The UK’s decision to leave the EU will have important effects in tax field.
In particular, the exit of the UK from EU would have as a principle consequence the non-application of the EU Directives. The most relevant Directives not more applicable would be: parent-subsidiary Directive (dir. 90/435/CEE), interests and royalties Directive (dir. 2003/49/CE), merger Directive (dir. 90/434/CEE) and administrative cooperation in the field of taxation Directive (dir. 2011/16/UE). The matters listed above, in absence of different and specific agreement with EU Countries, would be governed by Double Tax Treaties (“DTT”), which involve, generally, a tax regime less advantageous.
As to concern indirect taxation, particularly Value Added Tax (“VAT”), after Brexit, the UK would no longer be required to apply the VAT Directives and Regulations. This means that the sale of goods between the UK and the EU would no longer be considered as intra-EU transactions but as import/export, with the consequence application of VAT.
Change of EU Insurance Market Scenario
Being the largest Insurance Hub in Europe, the UK has always had a “greater voice at the trade table being part of the EU, being part of a larger economic entity” and has been highly influential in the development of EU rules for Insurance business.
As a consequence of Brexit, we can expect that there will be a reshuffling of influence within EU decision making rooms. In this scenario, according to the long-lasting experience and success of insurance business, we hope that Italy will be able to increase its level of influence in the development of the common rules within the EU.
Furthermore, there could be also the possibility that a new insurance hub will need to be considered within the EU Market in order to accept the international insurers and intermediaries moving from London.

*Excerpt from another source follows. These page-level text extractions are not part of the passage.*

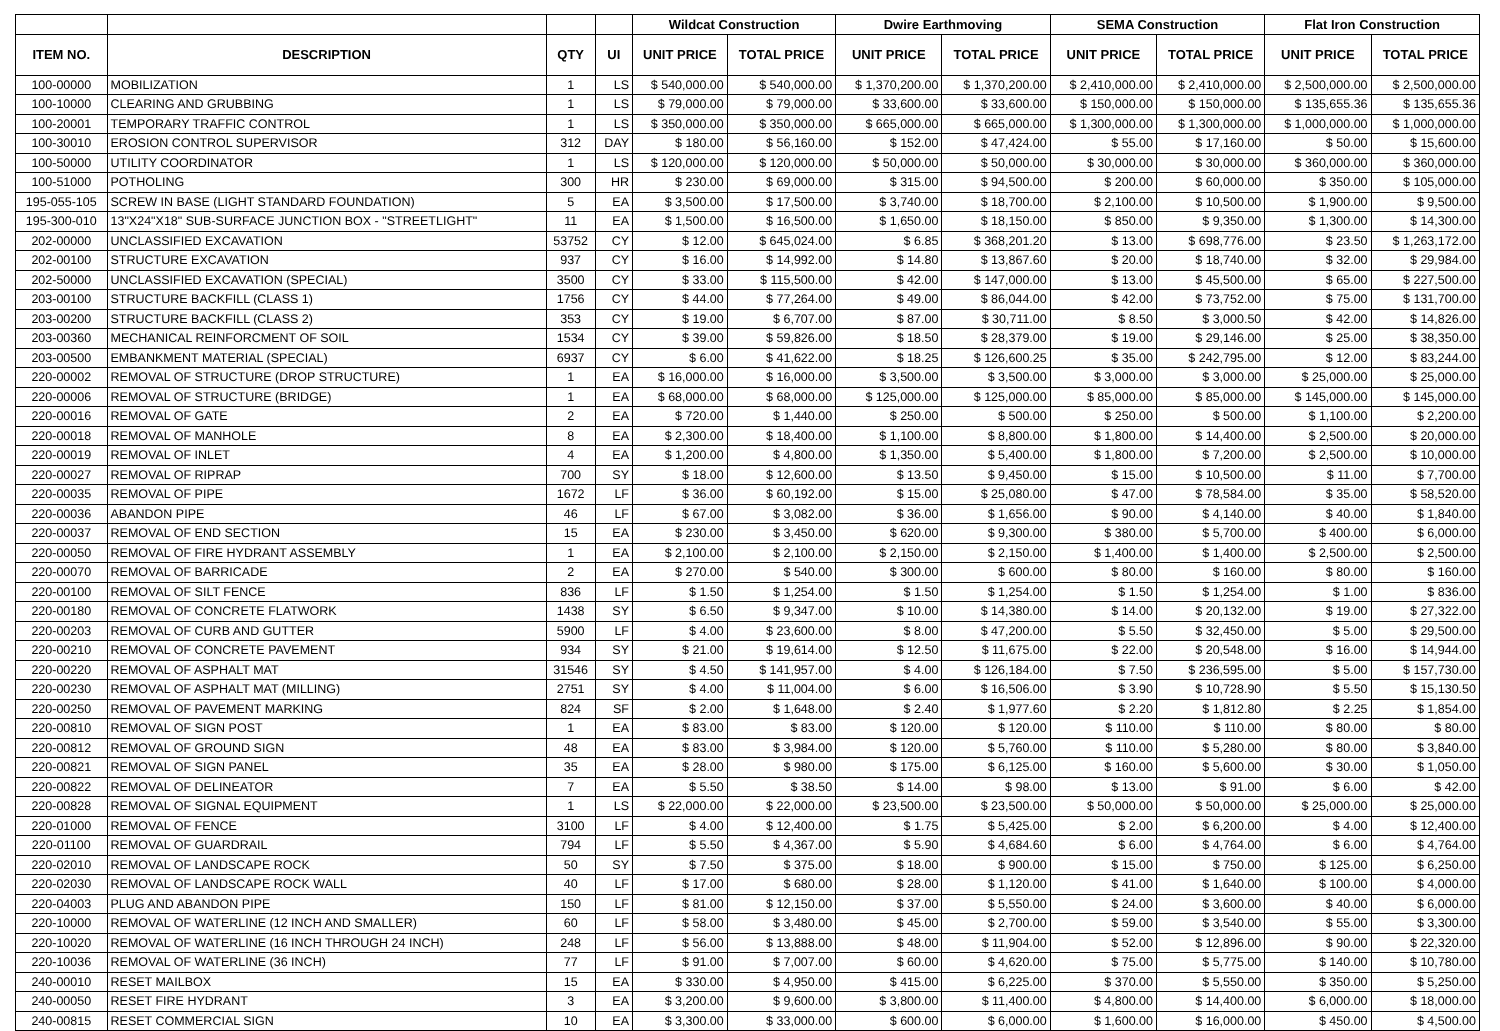| | | | | Wildcat Construction | | Dwire Earthmoving | | SEMA Construction | | Flat Iron Construction | |
| --- | --- | --- | --- | --- | --- | --- | --- | --- | --- | --- | --- |
| ITEM NO. | DESCRIPTION | QTY | UI | UNIT PRICE | TOTAL PRICE | UNIT PRICE | TOTAL PRICE | UNIT PRICE | TOTAL PRICE | UNIT PRICE | TOTAL PRICE |
| 100-00000 | MOBILIZATION | 1 | LS | $ 540,000.00 | $ 540,000.00 | $ 1,370,200.00 | $ 1,370,200.00 | $ 2,410,000.00 | $ 2,410,000.00 | $ 2,500,000.00 | $ 2,500,000.00 |
| 100-10000 | CLEARING AND GRUBBING | 1 | LS | $ 79,000.00 | $ 79,000.00 | $ 33,600.00 | $ 33,600.00 | $ 150,000.00 | $ 150,000.00 | $ 135,655.36 | $ 135,655.36 |
| 100-20001 | TEMPORARY TRAFFIC CONTROL | 1 | LS | $ 350,000.00 | $ 350,000.00 | $ 665,000.00 | $ 665,000.00 | $ 1,300,000.00 | $ 1,300,000.00 | $ 1,000,000.00 | $ 1,000,000.00 |
| 100-30010 | EROSION CONTROL SUPERVISOR | 312 | DAY | $ 180.00 | $ 56,160.00 | $ 152.00 | $ 47,424.00 | $ 55.00 | $ 17,160.00 | $ 50.00 | $ 15,600.00 |
| 100-50000 | UTILITY COORDINATOR | 1 | LS | $ 120,000.00 | $ 120,000.00 | $ 50,000.00 | $ 50,000.00 | $ 30,000.00 | $ 30,000.00 | $ 360,000.00 | $ 360,000.00 |
| 100-51000 | POTHOLING | 300 | HR | $ 230.00 | $ 69,000.00 | $ 315.00 | $ 94,500.00 | $ 200.00 | $ 60,000.00 | $ 350.00 | $ 105,000.00 |
| 195-055-105 | SCREW IN BASE (LIGHT STANDARD FOUNDATION) | 5 | EA | $ 3,500.00 | $ 17,500.00 | $ 3,740.00 | $ 18,700.00 | $ 2,100.00 | $ 10,500.00 | $ 1,900.00 | $ 9,500.00 |
| 195-300-010 | 13"X24"X18" SUB-SURFACE JUNCTION BOX - "STREETLIGHT" | 11 | EA | $ 1,500.00 | $ 16,500.00 | $ 1,650.00 | $ 18,150.00 | $ 850.00 | $ 9,350.00 | $ 1,300.00 | $ 14,300.00 |
| 202-00000 | UNCLASSIFIED EXCAVATION | 53752 | CY | $ 12.00 | $ 645,024.00 | $ 6.85 | $ 368,201.20 | $ 13.00 | $ 698,776.00 | $ 23.50 | $ 1,263,172.00 |
| 202-00100 | STRUCTURE EXCAVATION | 937 | CY | $ 16.00 | $ 14,992.00 | $ 14.80 | $ 13,867.60 | $ 20.00 | $ 18,740.00 | $ 32.00 | $ 29,984.00 |
| 202-50000 | UNCLASSIFIED EXCAVATION (SPECIAL) | 3500 | CY | $ 33.00 | $ 115,500.00 | $ 42.00 | $ 147,000.00 | $ 13.00 | $ 45,500.00 | $ 65.00 | $ 227,500.00 |
| 203-00100 | STRUCTURE BACKFILL (CLASS 1) | 1756 | CY | $ 44.00 | $ 77,264.00 | $ 49.00 | $ 86,044.00 | $ 42.00 | $ 73,752.00 | $ 75.00 | $ 131,700.00 |
| 203-00200 | STRUCTURE BACKFILL (CLASS 2) | 353 | CY | $ 19.00 | $ 6,707.00 | $ 87.00 | $ 30,711.00 | $ 8.50 | $ 3,000.50 | $ 42.00 | $ 14,826.00 |
| 203-00360 | MECHANICAL REINFORCMENT OF SOIL | 1534 | CY | $ 39.00 | $ 59,826.00 | $ 18.50 | $ 28,379.00 | $ 19.00 | $ 29,146.00 | $ 25.00 | $ 38,350.00 |
| 203-00500 | EMBANKMENT MATERIAL (SPECIAL) | 6937 | CY | $ 6.00 | $ 41,622.00 | $ 18.25 | $ 126,600.25 | $ 35.00 | $ 242,795.00 | $ 12.00 | $ 83,244.00 |
| 220-00002 | REMOVAL OF STRUCTURE (DROP STRUCTURE) | 1 | EA | $ 16,000.00 | $ 16,000.00 | $ 3,500.00 | $ 3,500.00 | $ 3,000.00 | $ 3,000.00 | $ 25,000.00 | $ 25,000.00 |
| 220-00006 | REMOVAL OF STRUCTURE (BRIDGE) | 1 | EA | $ 68,000.00 | $ 68,000.00 | $ 125,000.00 | $ 125,000.00 | $ 85,000.00 | $ 85,000.00 | $ 145,000.00 | $ 145,000.00 |
| 220-00016 | REMOVAL OF GATE | 2 | EA | $ 720.00 | $ 1,440.00 | $ 250.00 | $ 500.00 | $ 250.00 | $ 500.00 | $ 1,100.00 | $ 2,200.00 |
| 220-00018 | REMOVAL OF MANHOLE | 8 | EA | $ 2,300.00 | $ 18,400.00 | $ 1,100.00 | $ 8,800.00 | $ 1,800.00 | $ 14,400.00 | $ 2,500.00 | $ 20,000.00 |
| 220-00019 | REMOVAL OF INLET | 4 | EA | $ 1,200.00 | $ 4,800.00 | $ 1,350.00 | $ 5,400.00 | $ 1,800.00 | $ 7,200.00 | $ 2,500.00 | $ 10,000.00 |
| 220-00027 | REMOVAL OF RIPRAP | 700 | SY | $ 18.00 | $ 12,600.00 | $ 13.50 | $ 9,450.00 | $ 15.00 | $ 10,500.00 | $ 11.00 | $ 7,700.00 |
| 220-00035 | REMOVAL OF PIPE | 1672 | LF | $ 36.00 | $ 60,192.00 | $ 15.00 | $ 25,080.00 | $ 47.00 | $ 78,584.00 | $ 35.00 | $ 58,520.00 |
| 220-00036 | ABANDON PIPE | 46 | LF | $ 67.00 | $ 3,082.00 | $ 36.00 | $ 1,656.00 | $ 90.00 | $ 4,140.00 | $ 40.00 | $ 1,840.00 |
| 220-00037 | REMOVAL OF END SECTION | 15 | EA | $ 230.00 | $ 3,450.00 | $ 620.00 | $ 9,300.00 | $ 380.00 | $ 5,700.00 | $ 400.00 | $ 6,000.00 |
| 220-00050 | REMOVAL OF FIRE HYDRANT ASSEMBLY | 1 | EA | $ 2,100.00 | $ 2,100.00 | $ 2,150.00 | $ 2,150.00 | $ 1,400.00 | $ 1,400.00 | $ 2,500.00 | $ 2,500.00 |
| 220-00070 | REMOVAL OF BARRICADE | 2 | EA | $ 270.00 | $ 540.00 | $ 300.00 | $ 600.00 | $ 80.00 | $ 160.00 | $ 80.00 | $ 160.00 |
| 220-00100 | REMOVAL OF SILT FENCE | 836 | LF | $ 1.50 | $ 1,254.00 | $ 1.50 | $ 1,254.00 | $ 1.50 | $ 1,254.00 | $ 1.00 | $ 836.00 |
| 220-00180 | REMOVAL OF CONCRETE FLATWORK | 1438 | SY | $ 6.50 | $ 9,347.00 | $ 10.00 | $ 14,380.00 | $ 14.00 | $ 20,132.00 | $ 19.00 | $ 27,322.00 |
| 220-00203 | REMOVAL OF CURB AND GUTTER | 5900 | LF | $ 4.00 | $ 23,600.00 | $ 8.00 | $ 47,200.00 | $ 5.50 | $ 32,450.00 | $ 5.00 | $ 29,500.00 |
| 220-00210 | REMOVAL OF CONCRETE PAVEMENT | 934 | SY | $ 21.00 | $ 19,614.00 | $ 12.50 | $ 11,675.00 | $ 22.00 | $ 20,548.00 | $ 16.00 | $ 14,944.00 |
| 220-00220 | REMOVAL OF ASPHALT MAT | 31546 | SY | $ 4.50 | $ 141,957.00 | $ 4.00 | $ 126,184.00 | $ 7.50 | $ 236,595.00 | $ 5.00 | $ 157,730.00 |
| 220-00230 | REMOVAL OF ASPHALT MAT (MILLING) | 2751 | SY | $ 4.00 | $ 11,004.00 | $ 6.00 | $ 16,506.00 | $ 3.90 | $ 10,728.90 | $ 5.50 | $ 15,130.50 |
| 220-00250 | REMOVAL OF PAVEMENT MARKING | 824 | SF | $ 2.00 | $ 1,648.00 | $ 2.40 | $ 1,977.60 | $ 2.20 | $ 1,812.80 | $ 2.25 | $ 1,854.00 |
| 220-00810 | REMOVAL OF SIGN POST | 1 | EA | $ 83.00 | $ 83.00 | $ 120.00 | $ 120.00 | $ 110.00 | $ 110.00 | $ 80.00 | $ 80.00 |
| 220-00812 | REMOVAL OF GROUND SIGN | 48 | EA | $ 83.00 | $ 3,984.00 | $ 120.00 | $ 5,760.00 | $ 110.00 | $ 5,280.00 | $ 80.00 | $ 3,840.00 |
| 220-00821 | REMOVAL OF SIGN PANEL | 35 | EA | $ 28.00 | $ 980.00 | $ 175.00 | $ 6,125.00 | $ 160.00 | $ 5,600.00 | $ 30.00 | $ 1,050.00 |
| 220-00822 | REMOVAL OF DELINEATOR | 7 | EA | $ 5.50 | $ 38.50 | $ 14.00 | $ 98.00 | $ 13.00 | $ 91.00 | $ 6.00 | $ 42.00 |
| 220-00828 | REMOVAL OF SIGNAL EQUIPMENT | 1 | LS | $ 22,000.00 | $ 22,000.00 | $ 23,500.00 | $ 23,500.00 | $ 50,000.00 | $ 50,000.00 | $ 25,000.00 | $ 25,000.00 |
| 220-01000 | REMOVAL OF FENCE | 3100 | LF | $ 4.00 | $ 12,400.00 | $ 1.75 | $ 5,425.00 | $ 2.00 | $ 6,200.00 | $ 4.00 | $ 12,400.00 |
| 220-01100 | REMOVAL OF GUARDRAIL | 794 | LF | $ 5.50 | $ 4,367.00 | $ 5.90 | $ 4,684.60 | $ 6.00 | $ 4,764.00 | $ 6.00 | $ 4,764.00 |
| 220-02010 | REMOVAL OF LANDSCAPE ROCK | 50 | SY | $ 7.50 | $ 375.00 | $ 18.00 | $ 900.00 | $ 15.00 | $ 750.00 | $ 125.00 | $ 6,250.00 |
| 220-02030 | REMOVAL OF LANDSCAPE ROCK WALL | 40 | LF | $ 17.00 | $ 680.00 | $ 28.00 | $ 1,120.00 | $ 41.00 | $ 1,640.00 | $ 100.00 | $ 4,000.00 |
| 220-04003 | PLUG AND ABANDON PIPE | 150 | LF | $ 81.00 | $ 12,150.00 | $ 37.00 | $ 5,550.00 | $ 24.00 | $ 3,600.00 | $ 40.00 | $ 6,000.00 |
| 220-10000 | REMOVAL OF WATERLINE (12 INCH AND SMALLER) | 60 | LF | $ 58.00 | $ 3,480.00 | $ 45.00 | $ 2,700.00 | $ 59.00 | $ 3,540.00 | $ 55.00 | $ 3,300.00 |
| 220-10020 | REMOVAL OF WATERLINE (16 INCH THROUGH 24 INCH) | 248 | LF | $ 56.00 | $ 13,888.00 | $ 48.00 | $ 11,904.00 | $ 52.00 | $ 12,896.00 | $ 90.00 | $ 22,320.00 |
| 220-10036 | REMOVAL OF WATERLINE (36 INCH) | 77 | LF | $ 91.00 | $ 7,007.00 | $ 60.00 | $ 4,620.00 | $ 75.00 | $ 5,775.00 | $ 140.00 | $ 10,780.00 |
| 240-00010 | RESET MAILBOX | 15 | EA | $ 330.00 | $ 4,950.00 | $ 415.00 | $ 6,225.00 | $ 370.00 | $ 5,550.00 | $ 350.00 | $ 5,250.00 |
| 240-00050 | RESET FIRE HYDRANT | 3 | EA | $ 3,200.00 | $ 9,600.00 | $ 3,800.00 | $ 11,400.00 | $ 4,800.00 | $ 14,400.00 | $ 6,000.00 | $ 18,000.00 |
| 240-00815 | RESET COMMERCIAL SIGN | 10 | EA | $ 3,300.00 | $ 33,000.00 | $ 600.00 | $ 6,000.00 | $ 1,600.00 | $ 16,000.00 | $ 450.00 | $ 4,500.00 |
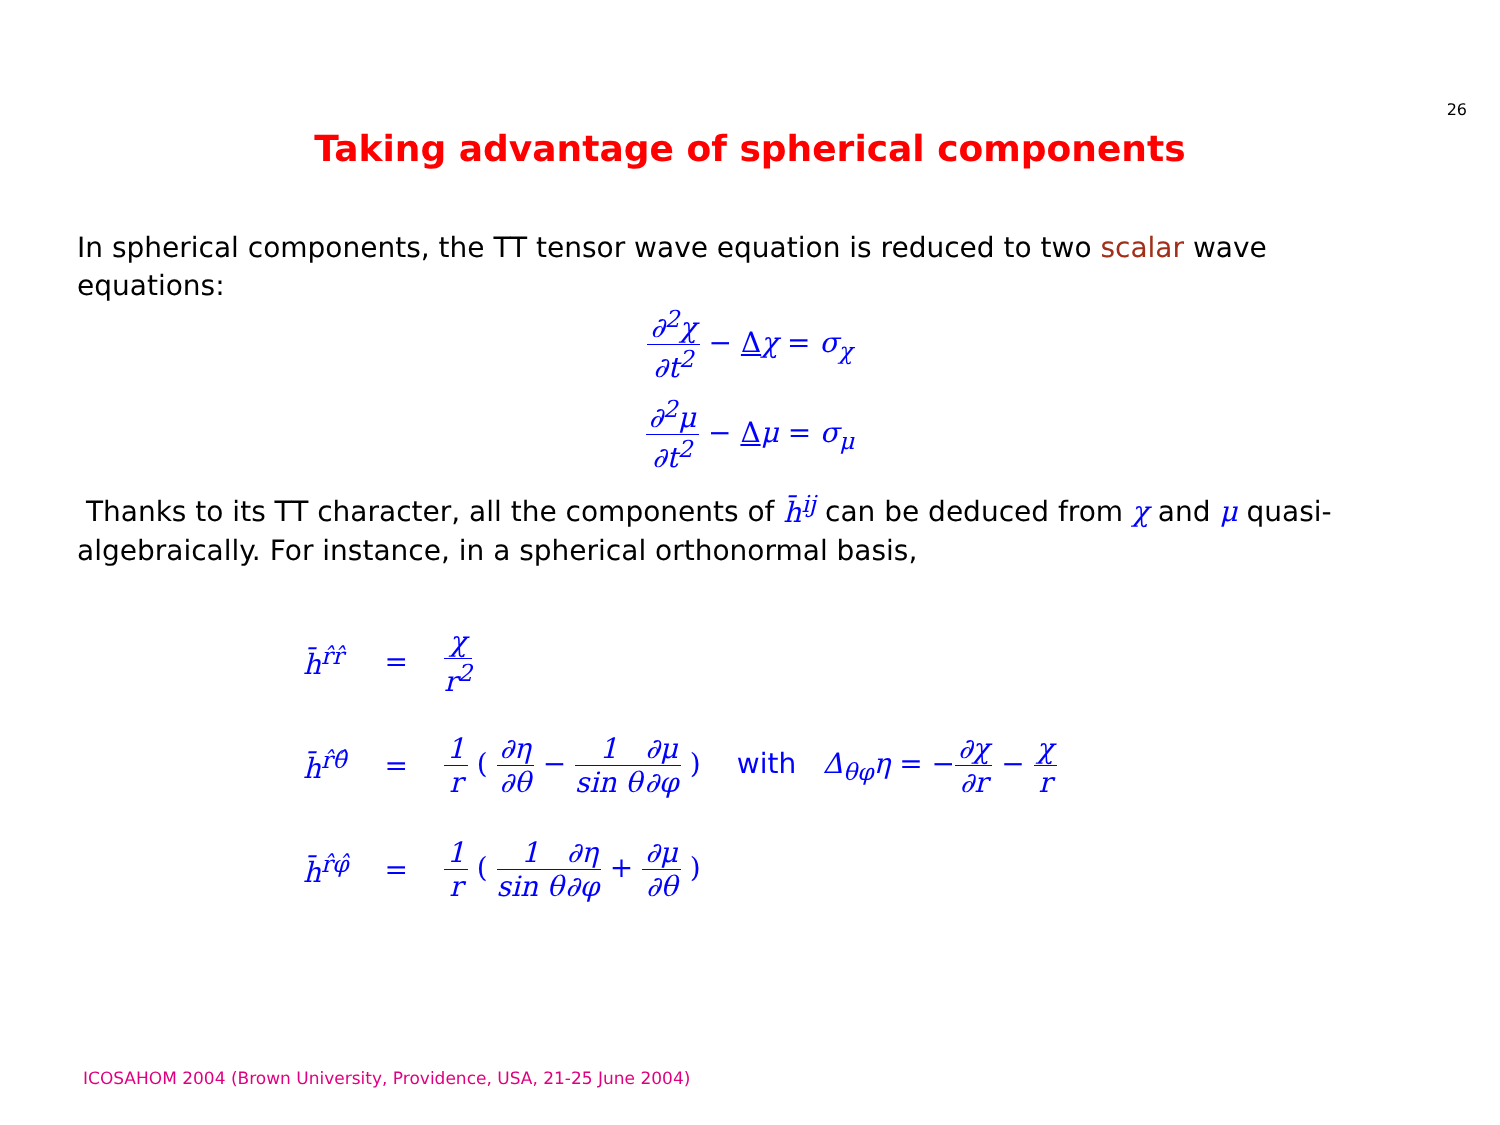26
Taking advantage of spherical components
In spherical components, the TT tensor wave equation is reduced to two scalar wave equations:
∂<sup>2</sup>χ ∂t<sup>2</sup> − Δχ = σ<sub>χ</sub>
∂<sup>2</sup>μ ∂t<sup>2</sup> − Δμ = σ<sub>μ</sub>
Thanks to its TT character, all the components of h̄<sup>ij</sup> can be deduced from χ and μ quasi-algebraically. For instance, in a spherical orthonormal basis,
| h̄<sup>r̂r̂</sup> | = | χ r<sup>2</sup> | |
| h̄<sup>r̂θ̂</sup> | = | 1 r ( ∂η ∂θ − 1 sin θ ∂μ ∂φ ) | with Δ<sub>θφ</sub>η = − ∂χ ∂r − χ r |
| h̄<sup>r̂φ̂</sup> | = | 1 r ( 1 sin θ ∂η ∂φ + ∂μ ∂θ ) | |
ICOSAHOM 2004 (Brown University, Providence, USA, 21-25 June 2004)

With particular reference to the business of intermediaries, UK entities could be forced to move to an EU member state in order not to loose the benefit of passporting; leaving the EU market and remaining in UK (in the absence of an agreement) would force those intermediary to rebuild completely their distribution networks.
In a recent interview published on an English newspaper, John Nelson (the head of Lloyd’s) says that “The UK’s position at the centre of the global insurance market is under threat after the famous Lloyd’s of London market said it may be forced to move some of its business to continental Europe as a result of the Brexit vote” because “There will be bits of business where it will be better for us and more efficient for us, if we don’t get single market access if we write it in the EU” (http://www.independent.co.uk/news/business/news/brexit-will-make-insurance-firms-quit-uk-says-lloyds-of-london-boss-a7225941.html).
It is clear that we are not in the position to predict whether this is really what is going to happen or whether this is simple positioning before the negotiations: however, what is clear is that we will need to keep on our toes to capture the opportunities that are likely to occur.